## WHAT IS BEING ASKED
Count the lines in the listing below that contain the string "Peak". Reply with the number alone.

(Source listing)
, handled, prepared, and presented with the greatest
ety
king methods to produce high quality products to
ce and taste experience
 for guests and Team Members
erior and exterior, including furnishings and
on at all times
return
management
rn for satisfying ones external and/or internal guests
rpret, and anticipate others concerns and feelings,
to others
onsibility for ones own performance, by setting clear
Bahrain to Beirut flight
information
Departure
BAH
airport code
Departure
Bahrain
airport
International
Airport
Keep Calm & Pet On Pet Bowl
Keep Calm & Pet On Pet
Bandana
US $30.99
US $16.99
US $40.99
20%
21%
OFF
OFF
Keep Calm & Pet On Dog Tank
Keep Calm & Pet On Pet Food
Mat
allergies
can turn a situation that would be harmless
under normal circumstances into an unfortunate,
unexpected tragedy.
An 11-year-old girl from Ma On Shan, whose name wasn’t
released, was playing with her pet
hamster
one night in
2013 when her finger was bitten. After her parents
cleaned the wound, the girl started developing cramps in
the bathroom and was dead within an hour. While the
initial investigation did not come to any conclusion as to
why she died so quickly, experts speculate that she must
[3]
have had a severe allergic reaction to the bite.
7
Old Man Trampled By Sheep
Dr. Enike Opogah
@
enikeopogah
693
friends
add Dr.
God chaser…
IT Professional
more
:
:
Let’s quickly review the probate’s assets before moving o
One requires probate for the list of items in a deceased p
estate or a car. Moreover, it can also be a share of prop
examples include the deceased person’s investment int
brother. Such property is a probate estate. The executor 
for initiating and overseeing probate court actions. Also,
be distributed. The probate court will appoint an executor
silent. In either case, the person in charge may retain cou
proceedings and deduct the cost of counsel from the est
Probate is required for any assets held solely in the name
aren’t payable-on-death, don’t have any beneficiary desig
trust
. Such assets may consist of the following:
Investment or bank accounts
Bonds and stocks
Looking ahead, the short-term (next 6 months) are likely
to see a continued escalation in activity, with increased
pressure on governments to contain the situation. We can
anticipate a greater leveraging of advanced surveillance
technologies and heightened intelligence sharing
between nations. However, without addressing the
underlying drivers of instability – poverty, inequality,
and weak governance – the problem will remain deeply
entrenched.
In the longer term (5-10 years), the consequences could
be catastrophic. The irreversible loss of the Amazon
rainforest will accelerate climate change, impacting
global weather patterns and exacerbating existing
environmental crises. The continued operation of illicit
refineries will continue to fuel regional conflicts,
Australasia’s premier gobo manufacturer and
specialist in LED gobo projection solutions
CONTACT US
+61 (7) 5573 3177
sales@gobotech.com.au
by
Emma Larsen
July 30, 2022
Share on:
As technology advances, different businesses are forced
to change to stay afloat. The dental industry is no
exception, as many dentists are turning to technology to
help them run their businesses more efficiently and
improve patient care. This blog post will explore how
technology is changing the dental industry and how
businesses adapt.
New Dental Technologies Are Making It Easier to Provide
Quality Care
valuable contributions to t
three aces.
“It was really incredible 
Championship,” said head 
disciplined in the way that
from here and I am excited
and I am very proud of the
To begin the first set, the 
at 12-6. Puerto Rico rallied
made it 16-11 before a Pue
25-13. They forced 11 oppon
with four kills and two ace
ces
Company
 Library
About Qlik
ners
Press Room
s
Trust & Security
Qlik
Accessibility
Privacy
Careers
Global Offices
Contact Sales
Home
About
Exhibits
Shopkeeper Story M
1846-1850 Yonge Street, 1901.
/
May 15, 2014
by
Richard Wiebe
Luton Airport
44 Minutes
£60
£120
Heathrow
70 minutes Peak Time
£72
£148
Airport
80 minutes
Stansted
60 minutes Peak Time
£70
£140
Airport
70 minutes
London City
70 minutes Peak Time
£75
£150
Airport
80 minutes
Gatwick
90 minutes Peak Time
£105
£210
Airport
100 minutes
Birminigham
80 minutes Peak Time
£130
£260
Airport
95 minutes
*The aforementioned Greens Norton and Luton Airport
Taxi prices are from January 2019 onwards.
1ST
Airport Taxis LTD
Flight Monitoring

## OUTPUT OF THE TASK
5